Nik Forrest (Concordia) and Kate Paxman (Plymouth)


Nik Forrest is an interdisciplinary artist based in Tio’tia:ke/Montreal. Their practice includes experimental sound performance, installation and composition, as well as experimental video and video installation. Their recent projects explore the ecological potentials of sound and listening as techniques to heighten attunement to entangled human and non-human materials, bodies and forces, and to the interconnected affective, social and environmental relations. They are currently working on a PhD at Concordia University in the interdisciplinary humanities program.
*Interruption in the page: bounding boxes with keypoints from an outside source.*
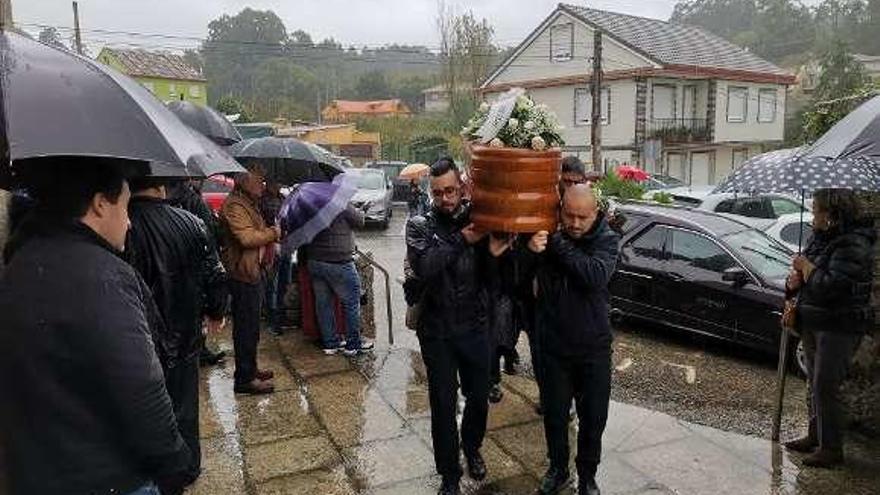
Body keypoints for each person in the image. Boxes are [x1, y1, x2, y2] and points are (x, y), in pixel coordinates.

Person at [0, 160, 191, 495]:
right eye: (126, 206)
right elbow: (140, 386)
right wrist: (174, 461)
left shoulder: (19, 265)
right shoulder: (102, 276)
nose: (130, 222)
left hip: (34, 471)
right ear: (100, 203)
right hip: (109, 476)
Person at [406, 157, 512, 495]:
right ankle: (449, 475)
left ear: (462, 187)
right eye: (438, 193)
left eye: (451, 190)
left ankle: (472, 447)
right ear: (430, 192)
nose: (446, 199)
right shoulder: (419, 225)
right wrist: (463, 239)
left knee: (479, 398)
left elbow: (497, 283)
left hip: (475, 327)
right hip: (437, 331)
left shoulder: (478, 220)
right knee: (442, 403)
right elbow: (426, 266)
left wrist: (496, 254)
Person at [125, 177, 229, 485]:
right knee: (184, 403)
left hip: (139, 335)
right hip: (184, 331)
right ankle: (188, 466)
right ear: (162, 188)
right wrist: (216, 310)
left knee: (148, 407)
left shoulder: (124, 226)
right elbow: (215, 272)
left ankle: (157, 473)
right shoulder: (191, 223)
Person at [523, 184, 620, 495]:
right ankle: (558, 468)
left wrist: (556, 242)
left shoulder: (607, 239)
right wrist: (530, 251)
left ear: (596, 213)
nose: (575, 223)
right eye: (569, 216)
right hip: (553, 345)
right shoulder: (547, 235)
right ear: (560, 210)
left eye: (582, 217)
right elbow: (518, 281)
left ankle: (588, 474)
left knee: (593, 420)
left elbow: (593, 275)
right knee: (554, 415)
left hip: (594, 348)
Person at [783, 188, 875, 468]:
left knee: (826, 384)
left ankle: (832, 448)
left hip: (839, 325)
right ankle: (815, 435)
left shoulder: (854, 244)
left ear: (832, 214)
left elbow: (833, 286)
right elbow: (808, 278)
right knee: (814, 381)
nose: (812, 215)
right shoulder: (821, 239)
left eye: (817, 210)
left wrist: (807, 268)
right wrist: (795, 280)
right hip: (815, 320)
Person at [219, 170, 280, 395]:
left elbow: (257, 230)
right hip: (243, 274)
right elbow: (247, 238)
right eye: (259, 180)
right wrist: (273, 233)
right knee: (245, 328)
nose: (263, 185)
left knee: (252, 328)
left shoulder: (248, 203)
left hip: (254, 271)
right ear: (244, 181)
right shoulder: (235, 206)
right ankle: (244, 379)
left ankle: (250, 369)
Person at [166, 179, 227, 366]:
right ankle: (199, 351)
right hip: (193, 267)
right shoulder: (190, 201)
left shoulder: (185, 199)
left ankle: (201, 350)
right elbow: (211, 263)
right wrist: (217, 310)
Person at [303, 201, 374, 356]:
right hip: (338, 261)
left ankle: (331, 343)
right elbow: (359, 221)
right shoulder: (339, 201)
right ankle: (353, 345)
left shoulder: (310, 202)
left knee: (323, 304)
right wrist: (361, 210)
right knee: (352, 302)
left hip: (315, 259)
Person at [260, 180, 288, 335]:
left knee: (284, 282)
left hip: (284, 245)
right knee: (272, 285)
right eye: (274, 182)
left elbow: (288, 220)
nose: (277, 185)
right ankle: (272, 320)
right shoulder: (262, 200)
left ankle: (280, 315)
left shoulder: (283, 199)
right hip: (271, 245)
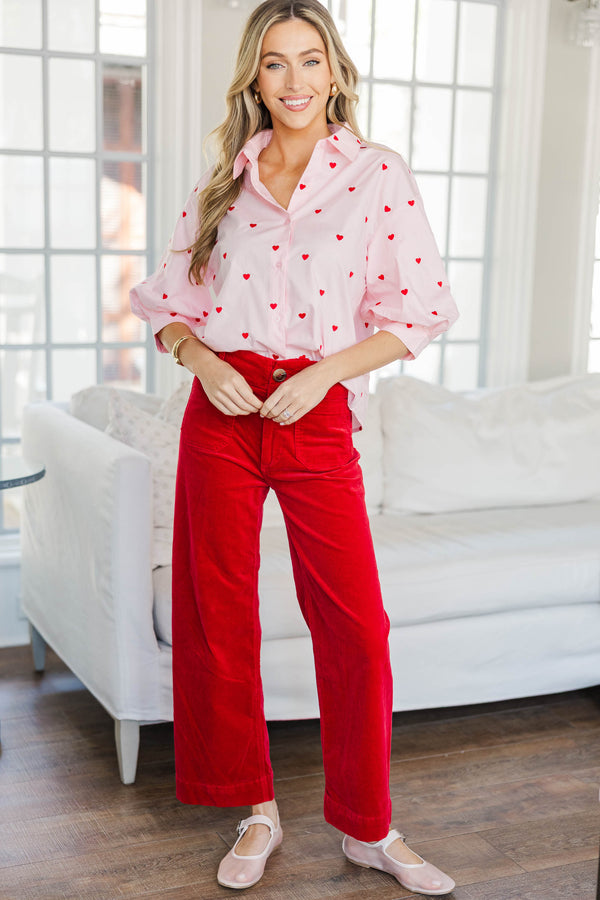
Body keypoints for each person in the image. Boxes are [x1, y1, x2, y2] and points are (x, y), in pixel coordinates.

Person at [130, 0, 459, 893]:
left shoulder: (377, 177)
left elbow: (421, 310)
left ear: (335, 70)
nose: (295, 81)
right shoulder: (223, 187)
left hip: (316, 406)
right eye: (275, 64)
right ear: (254, 78)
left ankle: (368, 827)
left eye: (310, 60)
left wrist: (324, 377)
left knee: (355, 624)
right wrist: (201, 361)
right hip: (223, 410)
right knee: (217, 614)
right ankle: (256, 811)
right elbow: (166, 310)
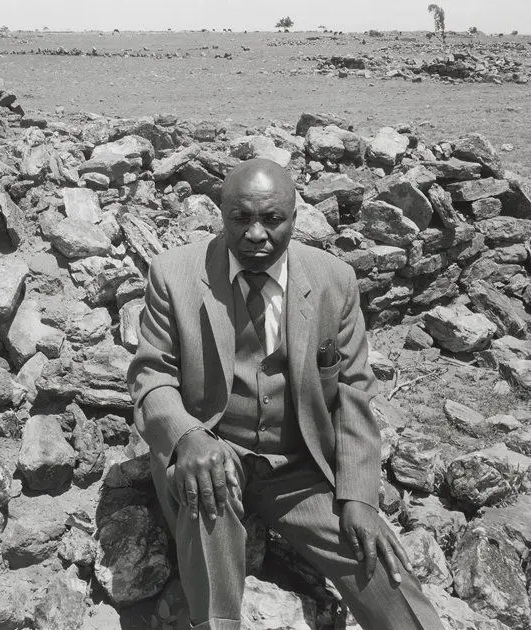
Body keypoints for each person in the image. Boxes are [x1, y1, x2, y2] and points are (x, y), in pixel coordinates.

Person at [127, 158, 444, 630]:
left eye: (271, 219)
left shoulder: (334, 282)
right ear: (222, 213)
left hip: (300, 469)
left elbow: (353, 393)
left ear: (295, 218)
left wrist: (359, 496)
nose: (256, 234)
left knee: (381, 568)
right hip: (217, 449)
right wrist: (188, 438)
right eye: (241, 218)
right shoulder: (174, 275)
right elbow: (151, 377)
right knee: (203, 487)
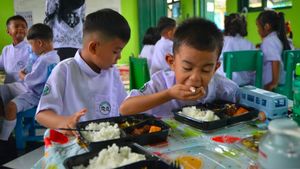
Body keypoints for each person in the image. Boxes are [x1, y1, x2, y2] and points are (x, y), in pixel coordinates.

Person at [36, 9, 130, 136]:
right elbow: (42, 114)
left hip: (107, 144)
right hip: (74, 142)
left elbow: (123, 108)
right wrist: (65, 122)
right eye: (116, 51)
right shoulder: (65, 70)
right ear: (94, 47)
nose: (119, 57)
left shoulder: (112, 73)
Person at [120, 18, 239, 118]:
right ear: (172, 62)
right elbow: (125, 109)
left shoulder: (224, 89)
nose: (195, 78)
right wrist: (168, 94)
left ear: (215, 68)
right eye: (187, 68)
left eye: (205, 70)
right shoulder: (161, 83)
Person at [0, 23, 60, 142]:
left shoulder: (45, 60)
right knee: (5, 92)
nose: (31, 49)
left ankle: (4, 139)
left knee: (10, 107)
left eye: (31, 45)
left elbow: (31, 81)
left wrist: (22, 75)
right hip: (40, 92)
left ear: (39, 43)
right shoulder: (53, 57)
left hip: (37, 96)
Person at [256, 10, 292, 91]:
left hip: (275, 84)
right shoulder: (282, 39)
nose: (257, 30)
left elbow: (276, 60)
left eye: (258, 26)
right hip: (286, 81)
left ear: (267, 26)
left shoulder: (269, 41)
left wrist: (274, 83)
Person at [217, 13, 256, 86]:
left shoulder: (222, 42)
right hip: (245, 83)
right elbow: (253, 70)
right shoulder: (250, 44)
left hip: (225, 83)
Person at [0, 15, 30, 84]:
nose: (20, 29)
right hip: (8, 87)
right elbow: (1, 67)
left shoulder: (31, 48)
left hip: (25, 89)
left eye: (23, 27)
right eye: (16, 26)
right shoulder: (6, 49)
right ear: (8, 31)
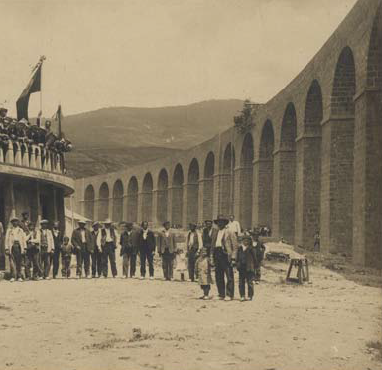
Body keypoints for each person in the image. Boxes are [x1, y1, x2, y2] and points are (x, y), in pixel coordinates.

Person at [210, 215, 237, 301]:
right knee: (218, 275)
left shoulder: (229, 232)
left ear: (224, 223)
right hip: (217, 254)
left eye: (221, 222)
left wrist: (233, 258)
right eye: (218, 222)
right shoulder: (215, 232)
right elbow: (213, 245)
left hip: (225, 254)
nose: (220, 223)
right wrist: (211, 255)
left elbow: (235, 246)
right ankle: (221, 294)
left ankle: (229, 294)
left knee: (229, 275)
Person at [236, 235, 258, 301]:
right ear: (242, 241)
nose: (245, 242)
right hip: (241, 268)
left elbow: (255, 259)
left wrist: (255, 267)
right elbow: (237, 258)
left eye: (247, 240)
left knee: (250, 282)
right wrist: (237, 264)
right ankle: (242, 295)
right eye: (244, 240)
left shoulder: (252, 249)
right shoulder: (239, 248)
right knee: (241, 282)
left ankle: (250, 296)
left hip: (249, 268)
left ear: (249, 241)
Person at [5, 217, 26, 282]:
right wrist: (6, 248)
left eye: (16, 221)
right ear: (12, 223)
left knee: (19, 262)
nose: (15, 223)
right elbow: (6, 240)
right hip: (12, 246)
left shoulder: (21, 230)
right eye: (13, 221)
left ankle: (19, 276)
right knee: (12, 262)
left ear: (18, 222)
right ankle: (13, 276)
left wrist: (24, 248)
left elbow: (23, 240)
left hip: (19, 246)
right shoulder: (9, 230)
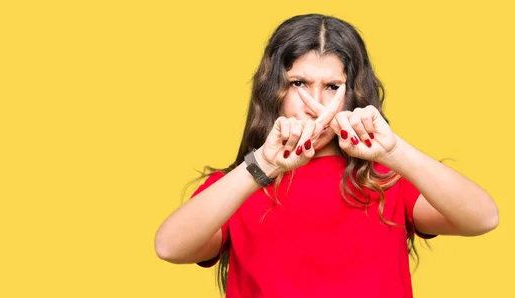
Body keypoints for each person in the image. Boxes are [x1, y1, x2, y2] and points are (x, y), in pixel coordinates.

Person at [154, 13, 499, 298]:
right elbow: (170, 247)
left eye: (332, 87)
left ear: (352, 95)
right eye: (299, 84)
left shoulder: (388, 180)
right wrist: (263, 165)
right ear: (274, 90)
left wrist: (394, 151)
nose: (313, 104)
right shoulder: (238, 185)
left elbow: (482, 218)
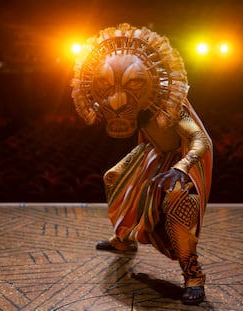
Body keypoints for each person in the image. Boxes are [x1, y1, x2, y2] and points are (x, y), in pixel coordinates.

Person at [71, 23, 213, 305]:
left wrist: (181, 168)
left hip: (179, 160)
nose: (117, 98)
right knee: (113, 176)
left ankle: (193, 274)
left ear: (145, 81)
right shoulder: (130, 102)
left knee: (177, 203)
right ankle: (124, 238)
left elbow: (201, 140)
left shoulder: (170, 104)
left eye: (133, 84)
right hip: (152, 153)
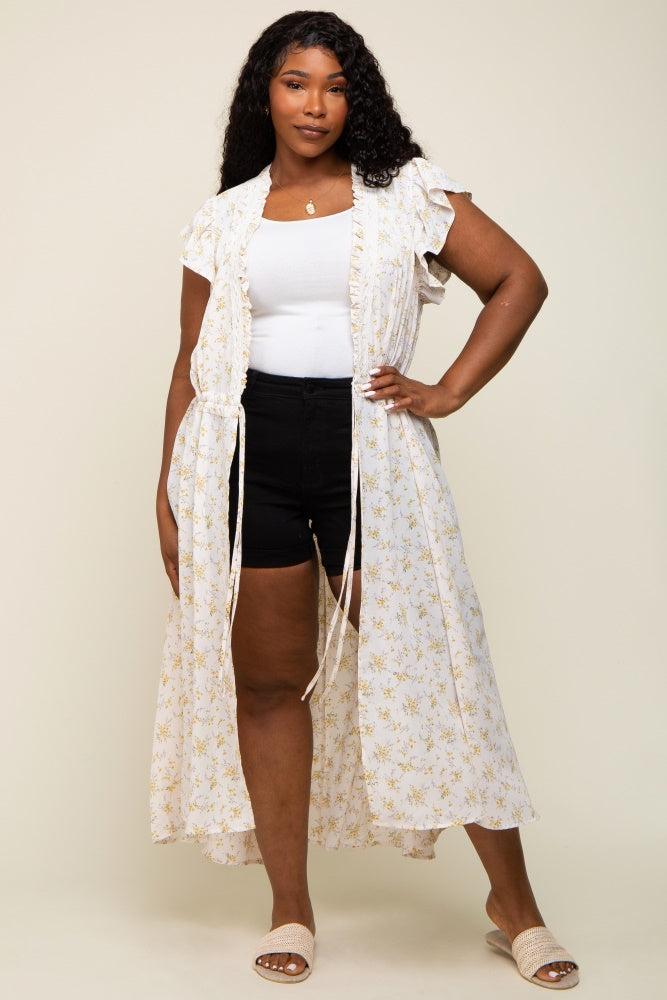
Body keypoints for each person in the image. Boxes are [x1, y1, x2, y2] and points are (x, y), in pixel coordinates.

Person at [152, 10, 579, 990]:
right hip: (245, 460)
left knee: (434, 672)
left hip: (370, 461)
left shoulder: (405, 193)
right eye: (296, 82)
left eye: (336, 86)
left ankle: (514, 907)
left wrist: (450, 389)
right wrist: (167, 494)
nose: (316, 104)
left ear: (359, 99)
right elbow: (189, 362)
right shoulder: (226, 216)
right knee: (268, 684)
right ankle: (290, 908)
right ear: (264, 93)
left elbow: (517, 279)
Kate Paxman is an artist, educator and practice-led PhD researcher in Media Arts with the School of Art, Design and Architecture at Plymouth University. Kate works with film and sound, paying close attention to geologies, entities and systems and building speculative narratives which explore our era of unavoidable climate catastrophe. Her work has received a number of commissions and awards, most recently from Aeolus Online, BEAST FEaST 2021 and Arts Council England, and her published work includes writing for ‘The Ecological Citizen’, a peer-reviewed ecocentric journal and THEOREM 2018, Cambridge, UK, Ruskin Arts.

In this presentation, Kate discusses her research for her film and sound installation Sirens (2021). Kate’s research is focused on sea caves in the shore area of Torbay’s Marine Conservation Zone where she implements a proactive methodology of research through observation, inspired by the field work activities of natural history, but expanded to include other ways of measuring such as through intuition and imagination, and using conjuring, augury and ritual. In her work for Sirens these techniques allow Kate to engage in an acknowledgement of an ecology of the senses and how non-humans and humans sense the environment, as she attempts to decentre patterns of exceptionalist thinking and apprehend the diverse sensibilities of others.